# 1908 CCM Motor Cycle



## locomotion (Wednesday at 4:19 PM)

forgot I had this, just found in a document box
2013 Commemorative Lithograph and stamp for the 1908 CCM Motor Cycle.
It was released by Canada Post.


----------



## Fritz Katzenjammer (Wednesday at 4:34 PM)

Ha Ha!

I knew it, Canada invented the moped!

CCM also made an automobile called the Russell at about this same time, it was very successful in its day.

Thanks for posting this.


----------



## Whizzerick (Thursday at 3:05 AM)

Motor 'kit' was made by Motosacoche (Switzerland)


----------



## David Brown (Thursday at 1:16 PM)

This is was my 1910 or so CCM light weight Mortorcycle.  Not sure but think they where made for about 3 or 4 years Picture was taken in an early 1900,s shop that closed about 1953 and is still there with no change. The older guy if you can figure that out is the son of the original owner of the shop. He worked on bicycle ,motorcycles and lawn movers and also wood working.

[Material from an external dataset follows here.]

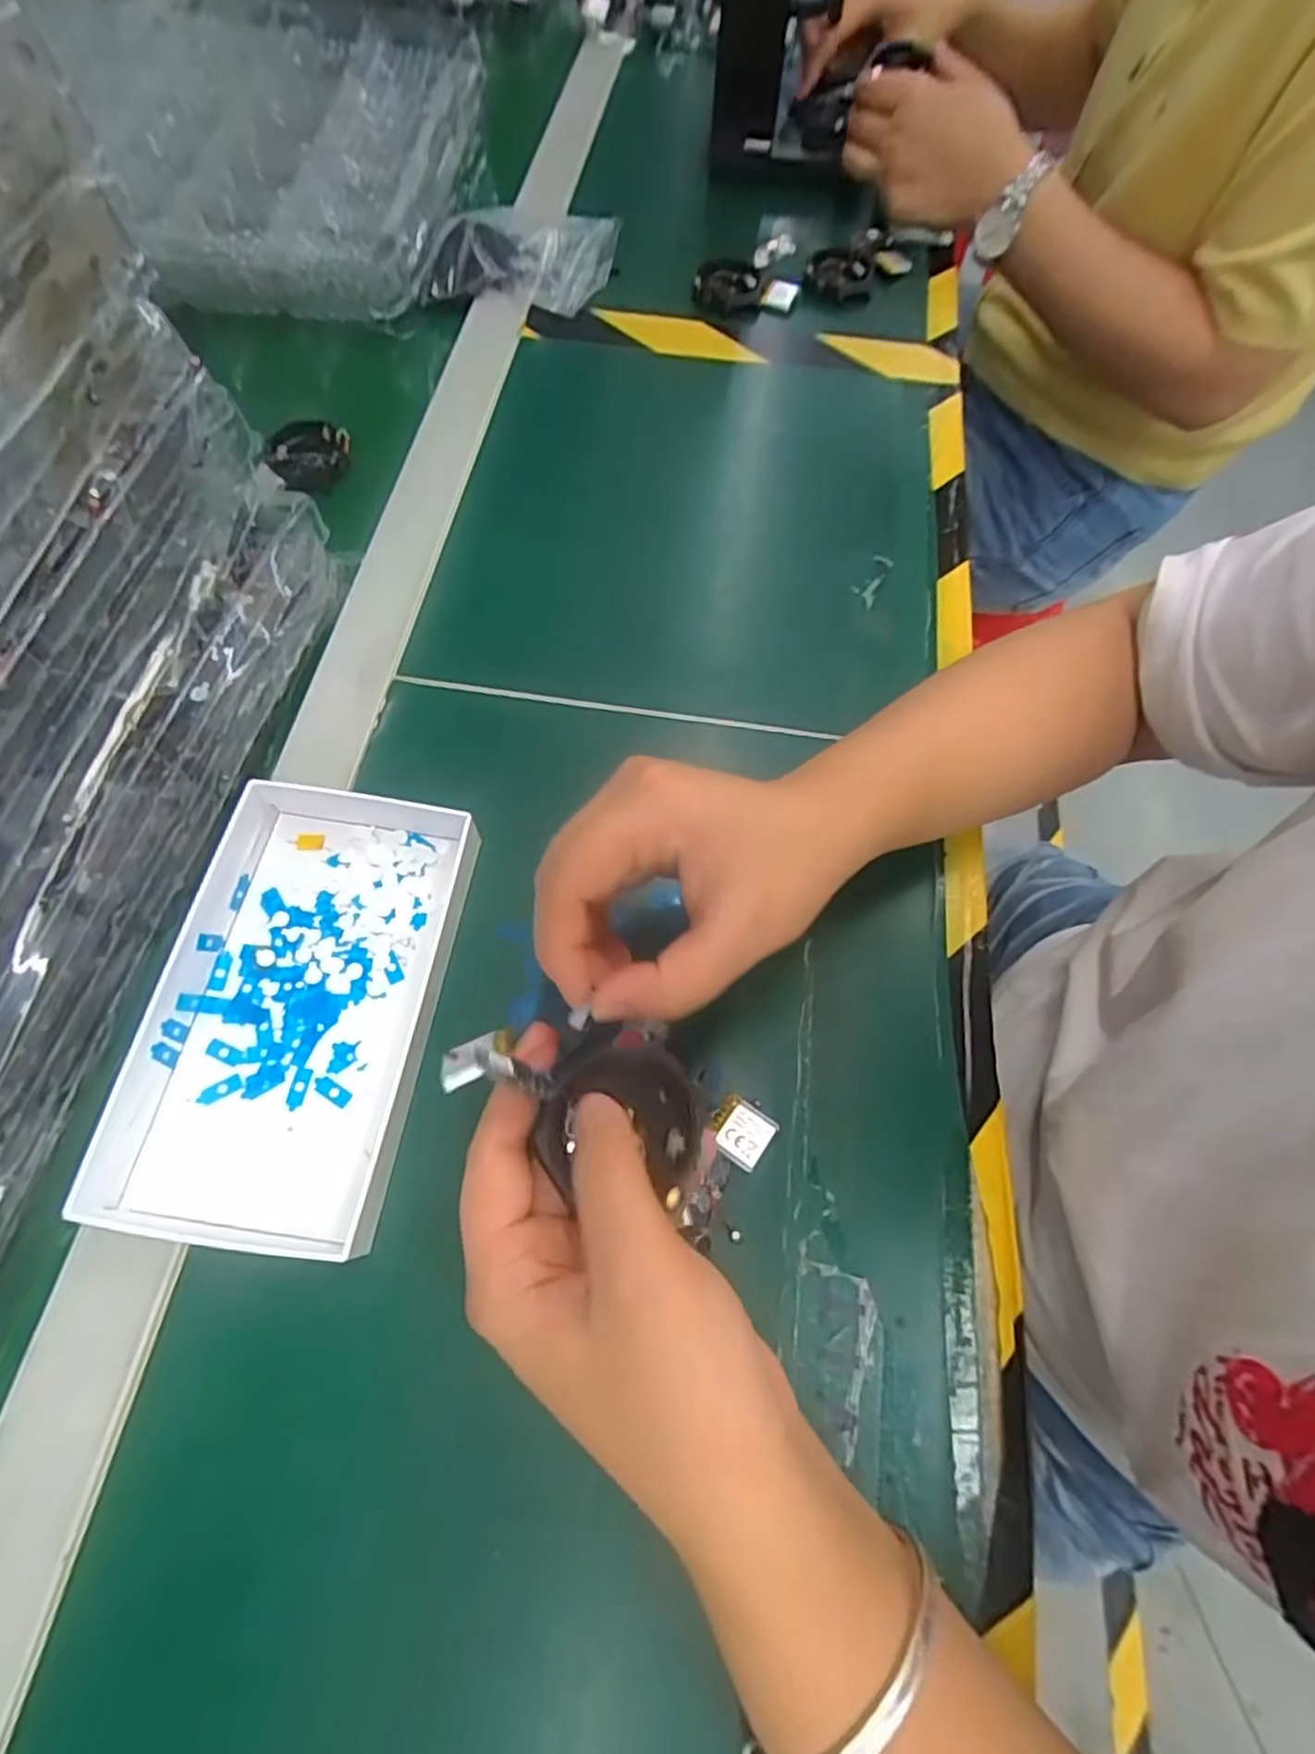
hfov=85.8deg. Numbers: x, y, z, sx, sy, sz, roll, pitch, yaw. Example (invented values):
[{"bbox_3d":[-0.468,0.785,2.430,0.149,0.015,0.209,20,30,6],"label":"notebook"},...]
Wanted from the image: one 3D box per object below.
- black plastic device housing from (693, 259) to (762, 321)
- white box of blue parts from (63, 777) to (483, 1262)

The other picture is what I started with.   Bike went to the UK and is back in Canada on the west coast on Vanvouver Island.  I bought another one on ebay about 7 years ago just frame and wheels no motor.    I know someone that had a motor but he would  not sell it so  I said you better buy what I have as he had been looking for a long time. and I wasn't sure I was up to hunting for all the parts again.


----------



## locomotion (Thursday at 2:05 PM)

David Brown said:


> This is was my 1910 or so CCM light weight Mortorcycle.  Not sure but think they where made for about 3 or 4 years Picture was taken in an early 1900,s shop that closed about 1953 and is still there with no change. The older guy if you can figure that out is the son of the original owner of the shop. He worked on bicycle ,motorcycles and lawn movers and also wood working. The other picture is what I started with.   Bike went to the UK and is back in Canada on the west coast on Vanvouver Island.  I bought another one on ebay about 7 years ago just frame and wheels no motor.    I know someone that had a motor but he would  not sell it so  I said you better buy what I have as he had been looking for a long time. and I wasn't sure I was up to hunting for all the parts again.
> 
> View attachment 1767282
> 
> View attachment 1767283



front "springer" looks a lot like the rear of a "Cushion" frame.
from your experience of actually seeing one in person, it is basically the same parts just repurposed?


----------